How embracing biodiversity worked for Vedanta’s Gamsberg

Zinc International biologist preserving indigenous plants from the mine site

IT has often been said that there are two incompatible animals when it comes to mining – engineers and environmentalists. But is that true today? Or can they work together?

Personally, I believe that Zinc International’s project to mine the Gamsberg zinc deposit shows that environmentally sensitive mining, even in a global biodiversity hot spot, can benefit not only the people who will work on or be affected by the new mine but, also, the delicate environment that is home to the deposit. But doing it has involved a steep learning process for us.

Gamsberg is located in the Northern Cape where mining is in decline, in the Succulent Karoo Biome of the Northern Cape, home to 6,000 different desert plant species of which 40% are unique. And the Gamsberg site is also set in the Bushmanland Centre of Endemism with its 397 succulent species of which 16 are endemic and four restricted.

Protecting this fabulous and rare biodiversity has perforce become our priority, responding to the concerns of environmental groups opposed to mining and working with expert environmental groups such as the International Union for Conservation of Nature (IUCN), among the world’s oldest and largest global environmental organisations.

Let me be frank, were we or any other mining company not to collaborate with environmentalists, pressures would remain throughout a mine’s life. There is value therefore in upfront collaboration.

With this motivation, we have tackled the challenges of environmental protection and restitution on four fronts – avoid, minimise, remedy and offset.

First, there is avoidance of unnecessary damage by locating the open-pit, the waste dump and processing plant away from areas of particular ecological sensitivity.

But where this environmental protection can benefit from back-up, our next step of minimising mining’s effect has been to ensure that fauna and flora are protected. We have fenced off particularly sensitive areas and are planning and constructing waste dumps and the tailings dam to, as far as possible, prevent run-off or atmospheric pollution.

Rehabilitation is, of course central to our mine plan – concurrent or post-mining rehabilitation. And for this, and with the help of experienced regional botanists, we have removed and translocated almost 80,000 plants of a multitude of species as well as some 350,000 flower seeds to special storage facilities or to such environmental centres as the Karoo Desert National Botanical Garden and the South African National Botanical Institute. These plants will be protected and prepared for eventual reinstatement.

At this point let me tell of a particularly exciting development. During the classification removal of plants, our botanists discovered a hitherto unknown species – Anacampseros retusa. Had it not been for the Gamsberg project, might the plant have remained unknown to mankind for years?

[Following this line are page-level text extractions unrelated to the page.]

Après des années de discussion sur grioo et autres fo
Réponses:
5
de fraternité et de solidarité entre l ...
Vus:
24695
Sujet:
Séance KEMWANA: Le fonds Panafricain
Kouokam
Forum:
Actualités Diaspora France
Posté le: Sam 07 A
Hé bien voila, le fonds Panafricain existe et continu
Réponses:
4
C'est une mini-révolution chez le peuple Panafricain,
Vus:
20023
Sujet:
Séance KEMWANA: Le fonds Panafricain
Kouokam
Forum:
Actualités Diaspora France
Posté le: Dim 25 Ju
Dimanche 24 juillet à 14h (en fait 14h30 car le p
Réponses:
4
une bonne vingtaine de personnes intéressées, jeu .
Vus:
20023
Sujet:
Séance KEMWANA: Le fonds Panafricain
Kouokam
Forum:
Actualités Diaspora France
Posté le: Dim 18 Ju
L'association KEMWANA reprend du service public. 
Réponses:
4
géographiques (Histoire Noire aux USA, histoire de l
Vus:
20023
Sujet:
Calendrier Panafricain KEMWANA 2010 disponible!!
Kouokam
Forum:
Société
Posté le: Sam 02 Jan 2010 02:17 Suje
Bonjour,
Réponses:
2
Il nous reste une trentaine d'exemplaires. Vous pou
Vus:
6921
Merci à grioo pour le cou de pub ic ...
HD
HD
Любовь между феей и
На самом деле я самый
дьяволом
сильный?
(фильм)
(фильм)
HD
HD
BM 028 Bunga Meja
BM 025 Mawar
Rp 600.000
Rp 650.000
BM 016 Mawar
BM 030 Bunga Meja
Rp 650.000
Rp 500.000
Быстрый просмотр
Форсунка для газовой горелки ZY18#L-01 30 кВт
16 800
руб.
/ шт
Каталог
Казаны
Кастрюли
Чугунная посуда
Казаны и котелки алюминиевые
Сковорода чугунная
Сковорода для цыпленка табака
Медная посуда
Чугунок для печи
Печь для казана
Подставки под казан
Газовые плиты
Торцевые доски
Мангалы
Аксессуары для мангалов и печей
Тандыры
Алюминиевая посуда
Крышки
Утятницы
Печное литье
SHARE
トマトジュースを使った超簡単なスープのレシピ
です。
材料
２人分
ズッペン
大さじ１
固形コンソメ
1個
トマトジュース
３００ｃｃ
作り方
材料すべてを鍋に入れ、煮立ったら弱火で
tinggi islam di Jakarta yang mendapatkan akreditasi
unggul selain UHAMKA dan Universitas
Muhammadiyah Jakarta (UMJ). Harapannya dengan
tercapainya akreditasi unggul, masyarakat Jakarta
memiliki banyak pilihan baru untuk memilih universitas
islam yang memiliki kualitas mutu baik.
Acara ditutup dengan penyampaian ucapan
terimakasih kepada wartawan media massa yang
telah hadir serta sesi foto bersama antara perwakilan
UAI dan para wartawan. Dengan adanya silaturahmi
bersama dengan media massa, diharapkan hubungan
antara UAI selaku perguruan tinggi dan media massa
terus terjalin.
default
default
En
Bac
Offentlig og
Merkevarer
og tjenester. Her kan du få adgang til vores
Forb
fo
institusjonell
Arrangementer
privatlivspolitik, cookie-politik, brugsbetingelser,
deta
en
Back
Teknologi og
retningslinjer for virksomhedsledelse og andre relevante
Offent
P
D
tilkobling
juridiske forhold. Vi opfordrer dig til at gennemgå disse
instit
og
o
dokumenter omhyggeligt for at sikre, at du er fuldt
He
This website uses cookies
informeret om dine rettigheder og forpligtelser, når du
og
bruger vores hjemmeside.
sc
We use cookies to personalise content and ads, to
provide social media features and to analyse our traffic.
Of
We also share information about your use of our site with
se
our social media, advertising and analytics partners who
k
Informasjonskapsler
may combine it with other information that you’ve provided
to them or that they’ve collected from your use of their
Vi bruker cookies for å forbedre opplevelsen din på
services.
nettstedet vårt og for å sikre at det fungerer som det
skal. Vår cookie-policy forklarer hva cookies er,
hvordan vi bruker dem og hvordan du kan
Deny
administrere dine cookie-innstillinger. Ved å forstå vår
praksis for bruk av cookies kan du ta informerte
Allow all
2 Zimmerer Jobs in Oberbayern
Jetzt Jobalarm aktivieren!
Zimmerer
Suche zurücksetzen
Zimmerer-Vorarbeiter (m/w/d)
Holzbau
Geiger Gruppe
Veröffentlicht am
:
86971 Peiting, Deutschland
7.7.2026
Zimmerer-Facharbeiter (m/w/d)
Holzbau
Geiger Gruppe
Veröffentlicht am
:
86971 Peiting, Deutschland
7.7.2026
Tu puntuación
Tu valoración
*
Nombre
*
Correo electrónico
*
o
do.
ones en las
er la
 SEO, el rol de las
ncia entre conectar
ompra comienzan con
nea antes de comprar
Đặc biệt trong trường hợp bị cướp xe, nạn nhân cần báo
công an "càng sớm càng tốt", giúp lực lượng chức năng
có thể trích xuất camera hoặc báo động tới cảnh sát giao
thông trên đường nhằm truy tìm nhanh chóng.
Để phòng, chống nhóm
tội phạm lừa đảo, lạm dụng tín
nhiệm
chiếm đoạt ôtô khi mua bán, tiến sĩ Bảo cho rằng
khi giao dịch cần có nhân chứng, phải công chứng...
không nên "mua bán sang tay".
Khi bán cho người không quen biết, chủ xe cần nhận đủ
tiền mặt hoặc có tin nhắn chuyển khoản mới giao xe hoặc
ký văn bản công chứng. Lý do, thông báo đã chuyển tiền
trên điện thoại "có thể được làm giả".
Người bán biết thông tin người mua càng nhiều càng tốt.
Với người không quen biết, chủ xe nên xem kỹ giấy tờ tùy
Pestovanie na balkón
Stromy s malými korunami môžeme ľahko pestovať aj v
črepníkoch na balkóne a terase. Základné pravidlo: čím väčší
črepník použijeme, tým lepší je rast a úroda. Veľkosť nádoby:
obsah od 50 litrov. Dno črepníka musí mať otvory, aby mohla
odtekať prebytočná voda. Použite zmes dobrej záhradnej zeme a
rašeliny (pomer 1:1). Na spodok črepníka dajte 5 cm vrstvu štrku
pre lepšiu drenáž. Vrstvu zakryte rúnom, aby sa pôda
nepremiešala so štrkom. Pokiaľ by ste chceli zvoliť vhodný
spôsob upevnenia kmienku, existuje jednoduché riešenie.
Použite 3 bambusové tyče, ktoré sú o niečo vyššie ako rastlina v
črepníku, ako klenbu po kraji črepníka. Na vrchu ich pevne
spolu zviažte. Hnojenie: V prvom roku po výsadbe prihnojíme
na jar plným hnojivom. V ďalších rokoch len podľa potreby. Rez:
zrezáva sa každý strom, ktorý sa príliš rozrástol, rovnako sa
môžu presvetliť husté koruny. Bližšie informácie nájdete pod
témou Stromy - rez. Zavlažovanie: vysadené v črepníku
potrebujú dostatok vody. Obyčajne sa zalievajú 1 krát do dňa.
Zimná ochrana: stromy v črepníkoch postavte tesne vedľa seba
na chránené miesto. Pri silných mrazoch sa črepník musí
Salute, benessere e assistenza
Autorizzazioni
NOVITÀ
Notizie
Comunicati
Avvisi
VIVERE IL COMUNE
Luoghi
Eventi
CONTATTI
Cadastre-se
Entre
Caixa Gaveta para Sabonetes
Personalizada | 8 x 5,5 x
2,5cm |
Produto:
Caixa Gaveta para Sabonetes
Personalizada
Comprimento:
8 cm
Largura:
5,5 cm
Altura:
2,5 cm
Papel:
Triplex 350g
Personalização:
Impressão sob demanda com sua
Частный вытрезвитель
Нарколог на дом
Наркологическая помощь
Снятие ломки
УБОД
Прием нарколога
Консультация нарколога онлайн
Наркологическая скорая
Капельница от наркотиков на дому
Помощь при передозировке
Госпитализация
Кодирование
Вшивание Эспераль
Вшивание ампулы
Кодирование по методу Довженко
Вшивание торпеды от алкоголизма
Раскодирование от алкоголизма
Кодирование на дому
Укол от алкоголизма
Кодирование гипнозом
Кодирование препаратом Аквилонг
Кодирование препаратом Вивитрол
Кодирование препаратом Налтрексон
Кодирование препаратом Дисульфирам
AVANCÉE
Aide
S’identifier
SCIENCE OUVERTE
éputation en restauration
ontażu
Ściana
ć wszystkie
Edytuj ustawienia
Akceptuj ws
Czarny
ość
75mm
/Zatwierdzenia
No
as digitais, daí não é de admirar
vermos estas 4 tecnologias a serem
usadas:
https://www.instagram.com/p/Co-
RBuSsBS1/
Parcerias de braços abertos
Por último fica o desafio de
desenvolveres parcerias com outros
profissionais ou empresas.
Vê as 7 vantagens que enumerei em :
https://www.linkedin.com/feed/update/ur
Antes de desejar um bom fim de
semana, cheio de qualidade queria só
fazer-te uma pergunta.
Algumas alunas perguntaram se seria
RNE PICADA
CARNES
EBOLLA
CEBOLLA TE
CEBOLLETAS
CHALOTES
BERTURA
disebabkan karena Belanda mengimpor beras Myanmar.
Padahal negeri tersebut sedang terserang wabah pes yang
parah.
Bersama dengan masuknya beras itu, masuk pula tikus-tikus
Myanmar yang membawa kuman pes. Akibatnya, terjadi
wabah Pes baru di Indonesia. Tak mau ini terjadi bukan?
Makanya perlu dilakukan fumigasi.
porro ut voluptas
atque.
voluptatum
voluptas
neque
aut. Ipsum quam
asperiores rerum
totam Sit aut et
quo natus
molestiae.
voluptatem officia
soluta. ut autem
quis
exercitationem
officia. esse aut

The Northern Cape’s vast natural resources are facing challenges of biodiversity loss as a result of transformation and degradation of natural habitat. With this firmly in mind we have committed to make every effort to preserve, conserve and manage any biodiversity loss associated with the Gamsberg Project.

We have responsibly entered into a biodiversity offset agreement with the Department of Environment & Nature Conservation (DENC) and have made considerable progress in achieving our offset commitments.

But none of this, as clear as it sounds, has been achieved easily. Lessons were learned. First was that we needed to establish internal environmental expectations such that all of the company’s divisions were “on-side”. The same would be needed as we established our relationship with IUCN and the local environmental groups who had opposed our mining Gamsberg.

Persuading people within the company to design operations according to what is best environmentally rather than to design operations according to what is best technically or financially remains work in progress. These attitudinal changes cannot be made to happen overnight. But happening they have to, and happening they are.

Deshnee Naidoo is CEO of Zinc International, a subsidiary of Vedanta.